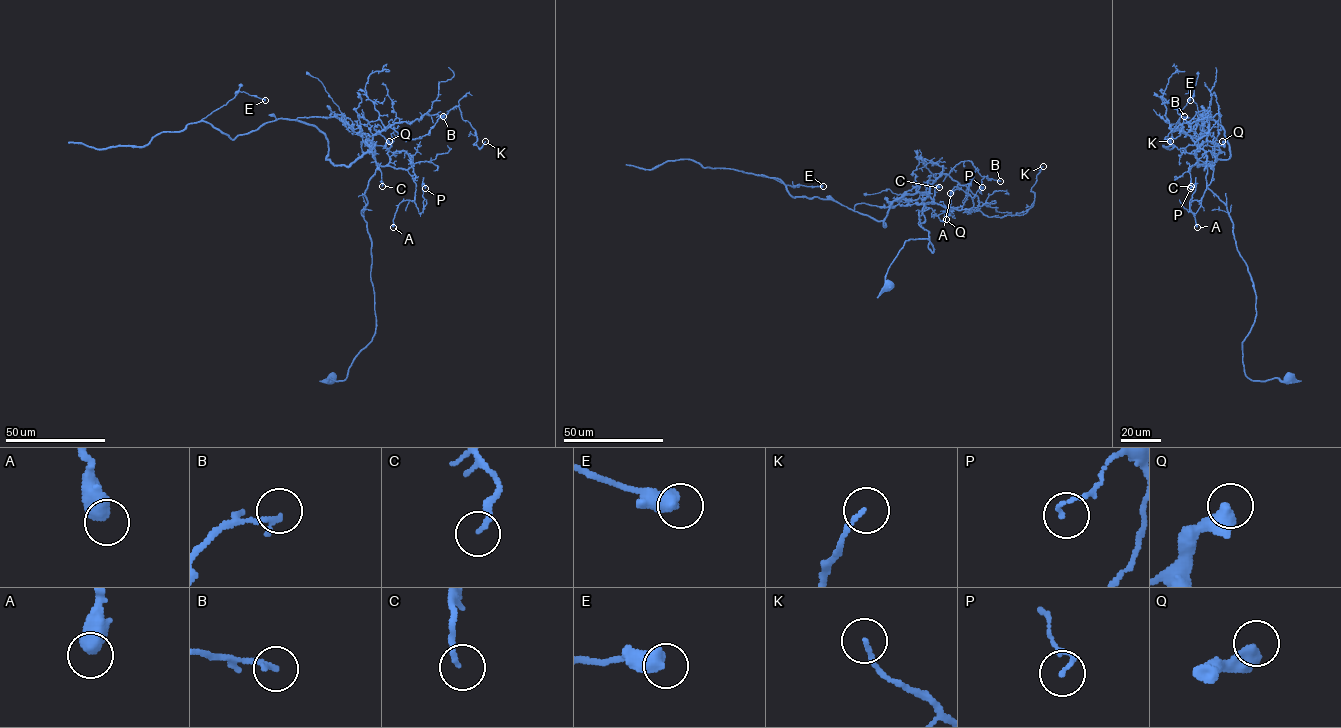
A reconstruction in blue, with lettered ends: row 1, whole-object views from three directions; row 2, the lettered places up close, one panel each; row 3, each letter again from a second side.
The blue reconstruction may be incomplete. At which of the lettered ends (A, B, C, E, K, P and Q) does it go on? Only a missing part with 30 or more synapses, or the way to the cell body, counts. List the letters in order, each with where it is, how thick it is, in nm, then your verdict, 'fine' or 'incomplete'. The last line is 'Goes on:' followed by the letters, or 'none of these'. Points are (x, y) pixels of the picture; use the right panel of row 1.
A: place (1197, 227); calibre 550 nm; fine
B: place (1184, 116); calibre 180 nm; fine
C: place (1191, 186); calibre 180 nm; fine
E: place (1190, 100); calibre 600 nm; fine
K: place (1170, 141); calibre 130 nm; fine
P: place (1190, 188); calibre 110 nm; fine
Q: place (1222, 141); calibre 550 nm; fine
Goes on: none of these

#### [Assigned task]
Repeat, exactly and in full, all records above, but include no pictures.

#### [Result of this exercise]
A reconstruction in blue, with lettered ends: row 1, whole-object views from three directions; row 2, the lettered places up close, one panel each; row 3, each letter again from a second side.
The blue reconstruction may be incomplete. At which of the lettered ends (A, B, C, E, K, P and Q) does it go on? Only a missing part with 30 or more synapses, or the way to the cell body, counts. List the letters in order, each with where it is, how thick it is, in nm, then your verdict, 'fine' or 'incomplete'. The last line is 'Goes on:' followed by the letters, or 'none of these'. Points are (x, y) pixels of the picture; use the right panel of row 1.
A: place (1197, 227); calibre 550 nm; fine
B: place (1184, 116); calibre 180 nm; fine
C: place (1191, 186); calibre 180 nm; fine
E: place (1190, 100); calibre 600 nm; fine
K: place (1170, 141); calibre 130 nm; fine
P: place (1190, 188); calibre 110 nm; fine
Q: place (1222, 141); calibre 550 nm; fine
Goes on: none of these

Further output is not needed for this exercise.